→ **PROBLEM TO SOLVE**:
Output the data below only from the line containing "Mijn stiefmama doet" up to and including the line containing "Chlpaté motýliky", exact and with the pictures left out.
**** INFORMATION
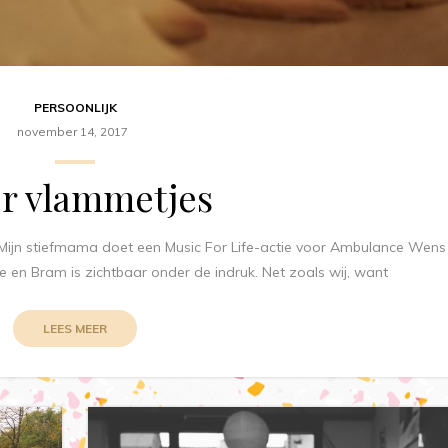
PERSOONLIJK
november 14, 2017
r vlammetjes
 Mijn stiefmama doet een Music For Life-actie voor Ambulance Wens
re en Bram is zichtbaar onder de indruk. Net zoals wij, want
LEES MEER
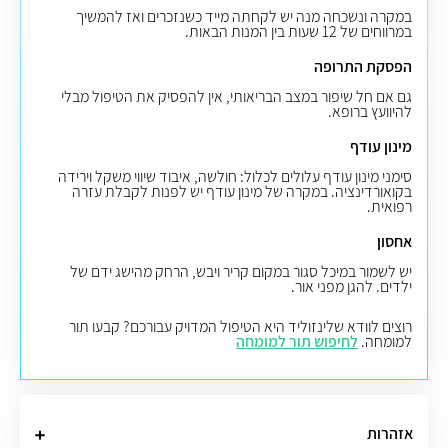
במקרה ונשכחה מנה יש לקחתה מייד כשנזכרים ואז להמשיך
במרווחים של 12 שעות בין המנות הבאות.
הפסקת התרופה
גם אם חל שיפור במצב הבריאותי, אין להפסיק את הטיפול מבלי
להיוועץ ברופא.
מינון עודף
סימני מינון עודף עלולים לכלול: חולשה, איבוד שיווי משקל וירידה
בקואורדינציה. במקרה של מינון עודף יש לפנות לקבלת עזרה
רפואית.
אחסון
יש לשמור במיכל סגור במקום קריר ויבש, הרחק מהישג ידם של
ילדים. להגן מפני אור.
רוצים לוודא שלינזוליד היא הטיפול המדויק עבורכם? קבעו תור
למומחה.
לחיפוש תור למומחה
אזהרות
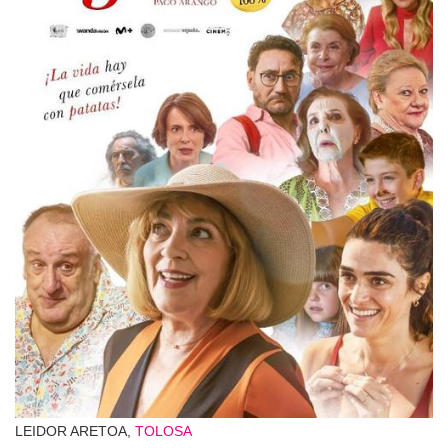
LEIDOR ARETOA,
TOLOSA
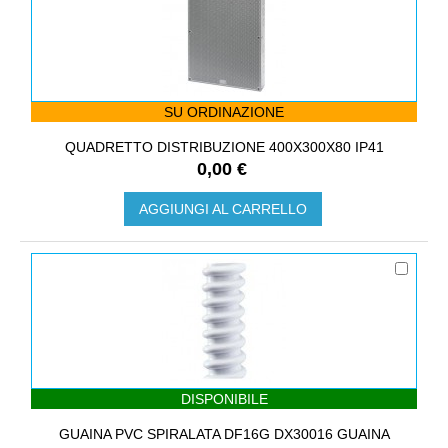
SU ORDINAZIONE
QUADRETTO DISTRIBUZIONE 400X300X80 IP41
0,00 €
AGGIUNGI AL CARRELLO
DISPONIBILE
GUAINA PVC SPIRALATA DF16G DX30016 GUAINA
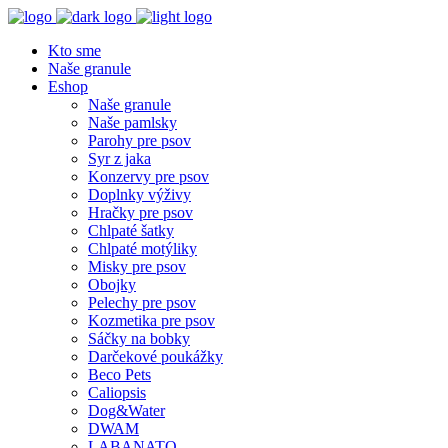
Kto sme
Naše granule
Eshop
Naše granule
Naše pamlsky
Parohy pre psov
Syr z jaka
Konzervy pre psov
Doplnky výživy
Hračky pre psov
Chlpaté šatky
Chlpaté motýliky
Misky pre psov
Obojky
Pelechy pre psov
Kozmetika pre psov
Sáčky na bobky
Darčekové poukážky
Beco Pets
Caliopsis
Dog&Water
DWAM
LABANATO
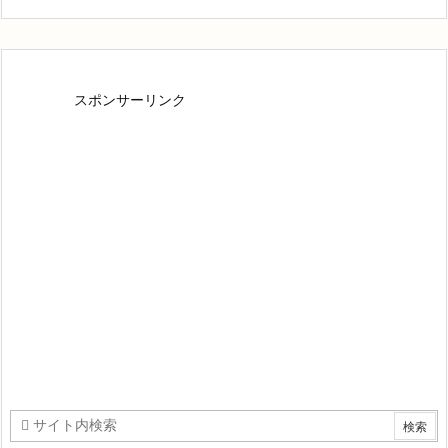
スポンサーリンク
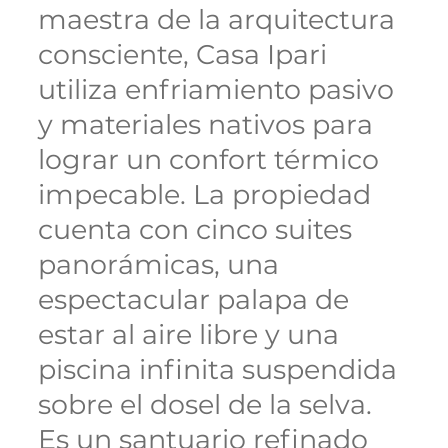
maestra de la arquitectura
consciente, Casa Ipari
utiliza enfriamiento pasivo
y materiales nativos para
lograr un confort térmico
impecable. La propiedad
cuenta con cinco suites
panorámicas, una
espectacular palapa de
estar al aire libre y una
piscina infinita suspendida
sobre el dosel de la selva.
Es un santuario refinado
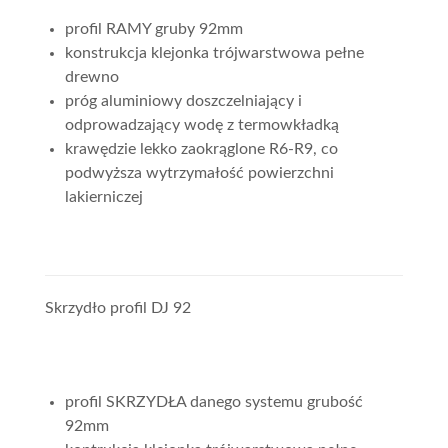
profil RAMY gruby 92mm
konstrukcja klejonka trójwarstwowa pełne
drewno
próg aluminiowy doszczelniający i
odprowadzający wodę z termowkładką
krawędzie lekko zaokrąglone R6-R9, co
podwyższa wytrzymałość powierzchni
lakierniczej
Skrzydło profil DJ 92
profil SKRZYDŁA danego systemu grubość
92mm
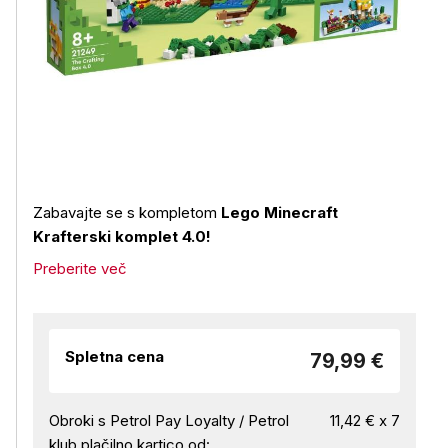
Zabavajte se s kompletom
Lego Minecraft
Krafterski komplet 4.0!
Preberite več
Spletna cena
79,99 €
Obroki s Petrol Pay Loyalty / Petrol
11,42 € x 7
klub plačilno kartico od:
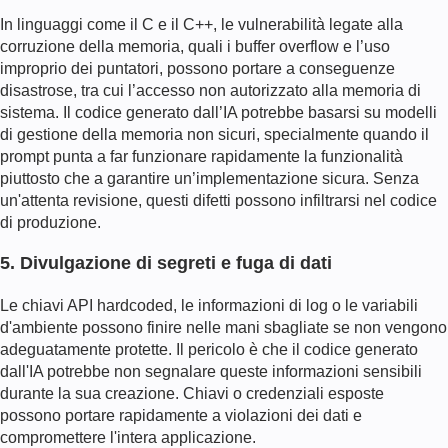
In linguaggi come il C e il C++, le vulnerabilità legate alla
corruzione della memoria, quali i buffer overflow e l’uso
improprio dei puntatori, possono portare a conseguenze
disastrose, tra cui l’accesso non autorizzato alla memoria di
sistema. Il codice generato dall’IA potrebbe basarsi su modelli
di gestione della memoria non sicuri, specialmente quando il
prompt punta a far funzionare rapidamente la funzionalità
piuttosto che a garantire un’implementazione sicura. Senza
un'attenta revisione, questi difetti possono infiltrarsi nel codice
di produzione.
5. Divulgazione di segreti e fuga di dati
Le chiavi API hardcoded, le informazioni di log o le variabili
d'ambiente possono finire nelle mani sbagliate se non vengono
adeguatamente protette. Il pericolo è che il codice generato
dall'IA potrebbe non segnalare queste informazioni sensibili
durante la sua creazione. Chiavi o credenziali esposte
possono portare rapidamente a violazioni dei dati e
compromettere l'intera applicazione.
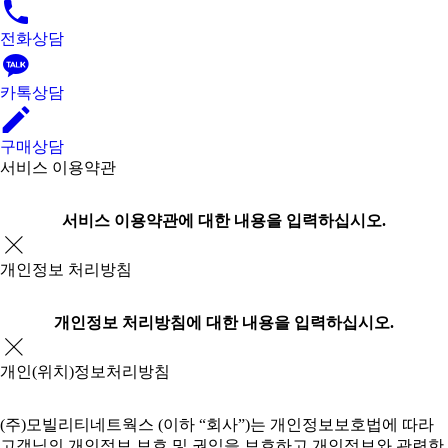
전화상담
카톡상담
구매상담
서비스 이용약관
서비스 이용약관에 대한 내용을 입력하십시오.
개인정보 처리방침
개인정보 처리방침에 대한 내용을 입력하십시오.
개인(위치)정보처리방침
(주)모빌리티네트웍스 (이하 “회사”)는 개인정보보호법에 따라
고객님의 개인정보 보호 및 권익을 보호하고 개인정보와 관련한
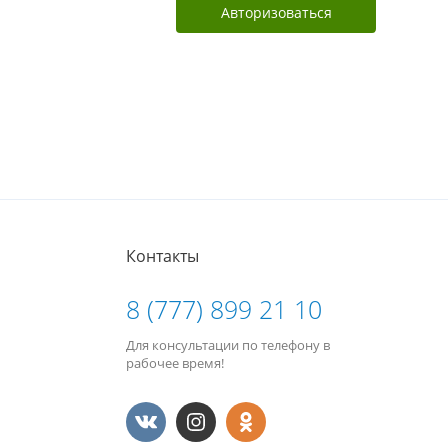
Авторизоваться
Контакты
8 (777) 899 21 10
Для консультации по телефону в
рабочее время!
********
→ **RESULT BELOW**:
 Mijn stiefmama doet een Music For Life-actie voor Ambulance Wens
re en Bram is zichtbaar onder de indruk. Net zoals wij, want
LEES MEER
במקרה ונשכחה מנה יש לקחתה מייד כשנזכרים ואז להמשיך
במרווחים של 12 שעות בין המנות הבאות.
הפסקת התרופה
גם אם חל שיפור במצב הבריאותי, אין להפסיק את הטיפול מבלי
להיוועץ ברופא.
מינון עודף
סימני מינון עודף עלולים לכלול: חולשה, איבוד שיווי משקל וירידה
בקואורדינציה. במקרה של מינון עודף יש לפנות לקבלת עזרה
רפואית.
אחסון
יש לשמור במיכל סגור במקום קריר ויבש, הרחק מהישג ידם של
ילדים. להגן מפני אור.
רוצים לוודא שלינזוליד היא הטיפול המדויק עבורכם? קבעו תור
למומחה.
לחיפוש תור למומחה
אזהרות
LEIDOR ARETOA,
TOLOSA
SU ORDINAZIONE
QUADRETTO DISTRIBUZIONE 400X300X80 IP41
0,00 €
AGGIUNGI AL CARRELLO
DISPONIBILE
GUAINA PVC SPIRALATA DF16G DX30016 GUAINA
Kto sme
Naše granule
Eshop
Naše granule
Naše pamlsky
Parohy pre psov
Syr z jaka
Konzervy pre psov
Doplnky výživy
Hračky pre psov
Chlpaté šatky
Chlpaté motýliky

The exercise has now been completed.